How did you get started in music? What’s the backstory there?
I grew up with a father who was a DJ. He had a healthy record collection that I was never allowed to touch. Naturally, I couldn’t wait to get my hands on his vinyl. In high school, my pops gifted me a sampler and one of his old turntables. After that, I was hooked.
What’s the story behind the name 10-19 & The Number Men?
10-19 is where my initials sit in the alphabet 10 = J & 19 = S. The Number Men is the name of the band. It’s a play on the numerical handle.
What’s your favorite song to belt out in the car or the shower?
Little Red Corvette by Prince is a shower favorite. I get busy with that one.
What singers/musicians influenced you the most?
It changes all the time. But I’ve been listening to a lot of Brian Eno & Gil Scott Heron lately.
Which artists, in your opinion, are killing it right now?
Cardi B and Megan Thee Stallion.
How do you keep your sound fresh and avoid coming across as derivative?
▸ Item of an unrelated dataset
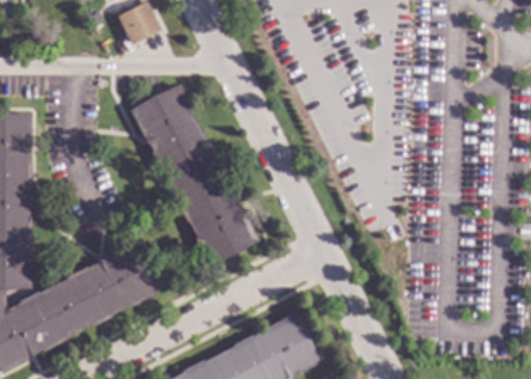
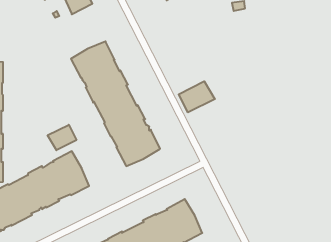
building: none -> [179,81,215,112]
building: none -> [48,125,76,150]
Good question, I’m not sure. Luck, I suppose.
What is your songwriting process? Do the rhymes come first, or the music?
Usually, the music comes first. It sets the mood, but every so often I’ll have lyrics written that we’ll build around.
What was the inspiration for your new single/music video “July 10th?”
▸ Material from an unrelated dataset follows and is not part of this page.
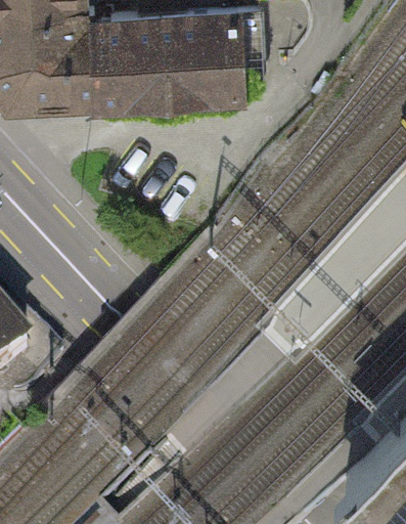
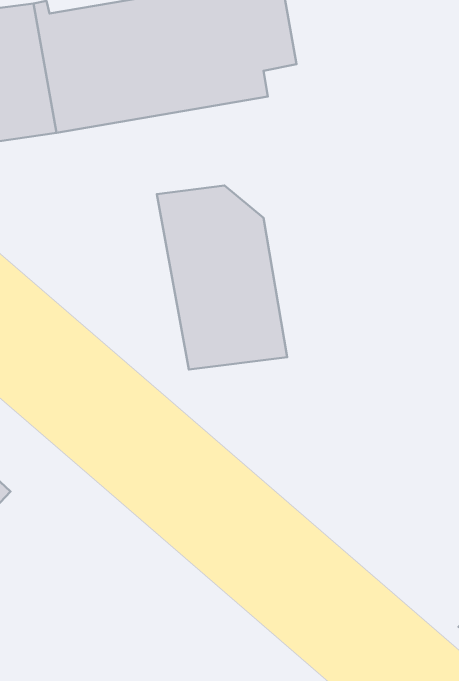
building: none -> [157,186,287,369]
Anxiety inspired that one. Last year, I was sitting at home feeling like the country was falling apart. It was, and I was nervous about it. Only thing I figured to do was write a bit about how I was feeling.
What do you want people to take away from the video?
A sense of curiosity. Like, hey, who are these guys? What’s this all about?
What’s the music scene in San Diego like?
The San Diego music scene has been on hold for the past 13 months, venues shuttered, etc. It’s slowly starting to pick back up, though.
What’s next for you musically?
I’d really like to play some shows. I’ve missed live music, A LOT.